• [Task to complete]
Only the lines below starting at the one that contains "Figure 8: RA-CUSUM" and ending at the one that contains "Figure 2. SEM" are to be reproduced, exactly and with both ends kept.

• [Extracted material]
· · · ·
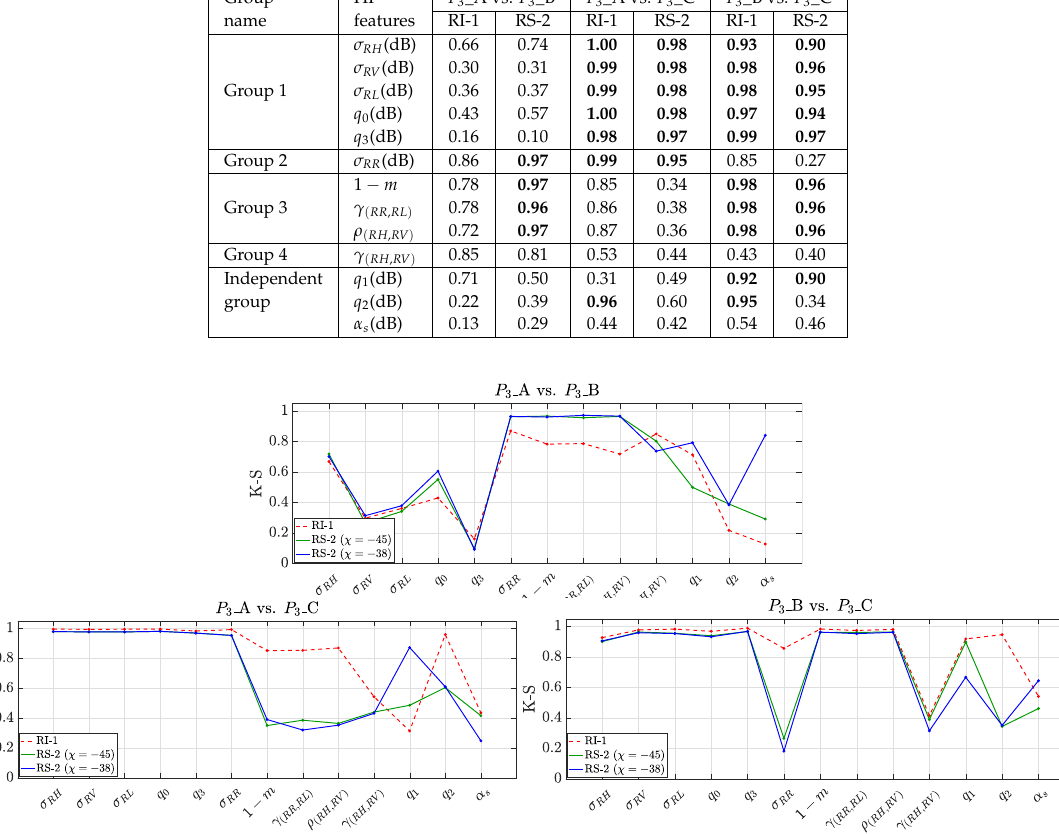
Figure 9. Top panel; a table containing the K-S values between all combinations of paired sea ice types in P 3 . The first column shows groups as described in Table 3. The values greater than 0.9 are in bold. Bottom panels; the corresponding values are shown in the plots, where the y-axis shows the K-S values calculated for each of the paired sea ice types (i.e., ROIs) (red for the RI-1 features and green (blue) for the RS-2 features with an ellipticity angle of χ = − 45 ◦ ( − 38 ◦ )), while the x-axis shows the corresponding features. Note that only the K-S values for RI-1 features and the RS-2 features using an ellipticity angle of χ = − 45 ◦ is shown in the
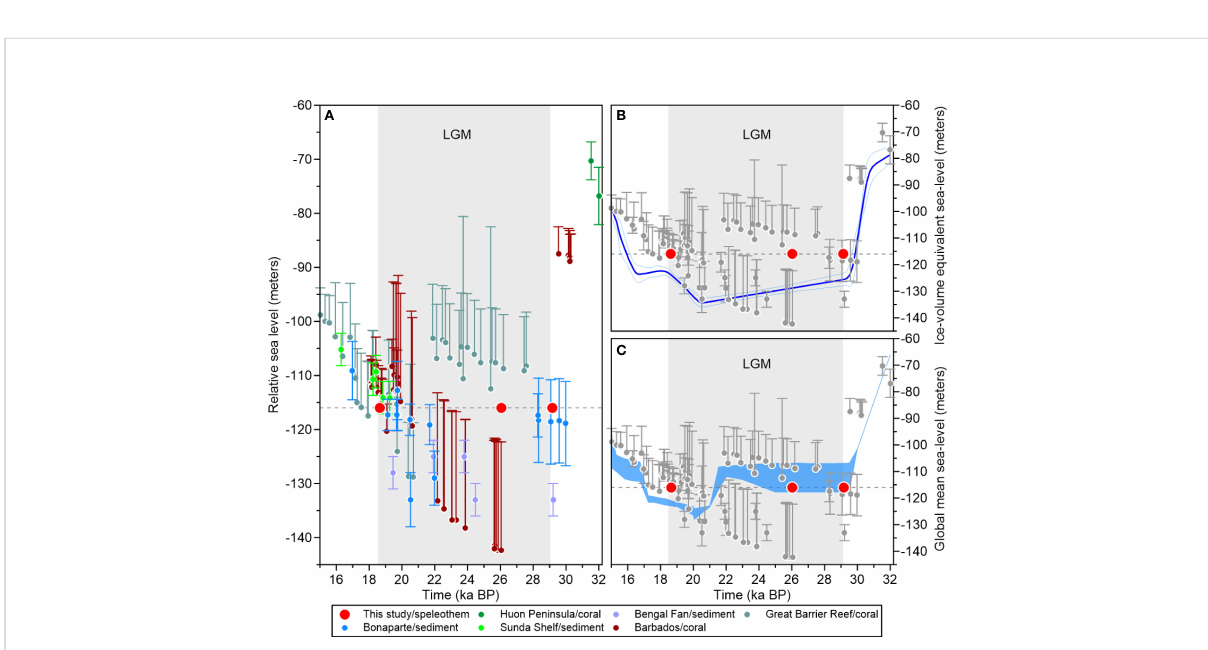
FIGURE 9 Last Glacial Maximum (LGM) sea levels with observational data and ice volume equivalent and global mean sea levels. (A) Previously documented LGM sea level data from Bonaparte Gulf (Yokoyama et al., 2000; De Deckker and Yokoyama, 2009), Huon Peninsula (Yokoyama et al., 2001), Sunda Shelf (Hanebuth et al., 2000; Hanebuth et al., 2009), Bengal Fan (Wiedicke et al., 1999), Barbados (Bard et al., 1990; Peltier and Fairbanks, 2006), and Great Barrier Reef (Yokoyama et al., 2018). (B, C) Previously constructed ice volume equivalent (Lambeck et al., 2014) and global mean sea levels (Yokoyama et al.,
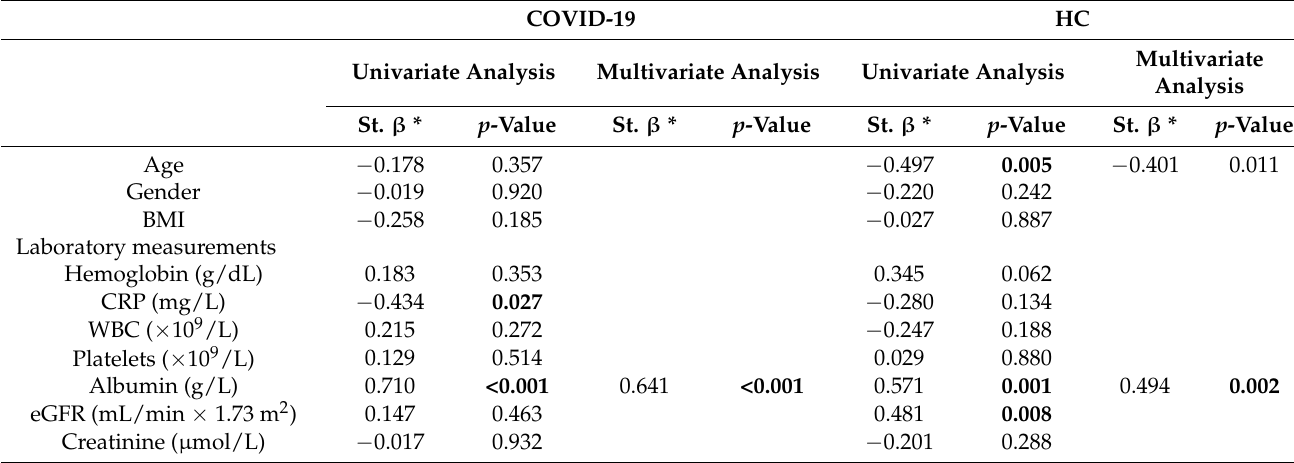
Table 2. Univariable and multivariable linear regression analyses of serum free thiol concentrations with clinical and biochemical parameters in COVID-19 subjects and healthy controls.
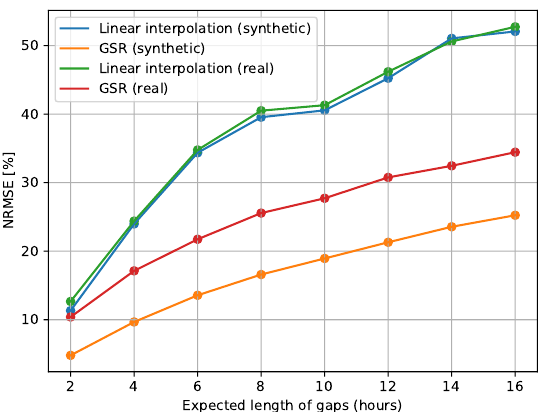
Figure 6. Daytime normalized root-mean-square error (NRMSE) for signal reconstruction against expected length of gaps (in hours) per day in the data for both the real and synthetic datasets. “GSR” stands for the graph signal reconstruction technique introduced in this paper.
· · · ·
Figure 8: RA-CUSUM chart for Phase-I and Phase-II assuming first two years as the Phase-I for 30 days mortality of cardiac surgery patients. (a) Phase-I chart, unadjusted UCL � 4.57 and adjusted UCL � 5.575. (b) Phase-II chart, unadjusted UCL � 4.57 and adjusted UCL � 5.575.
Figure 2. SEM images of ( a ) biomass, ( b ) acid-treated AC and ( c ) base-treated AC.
· · · ·
• [Answer section]
Figure 8: RA-CUSUM chart for Phase-I and Phase-II assuming first two years as the Phase-I for 30 days mortality of cardiac surgery patients. (a) Phase-I chart, unadjusted UCL � 4.57 and adjusted UCL � 5.575. (b) Phase-II chart, unadjusted UCL � 4.57 and adjusted UCL � 5.575.
Figure 2. SEM images of ( a ) biomass, ( b ) acid-treated AC and ( c ) base-treated AC.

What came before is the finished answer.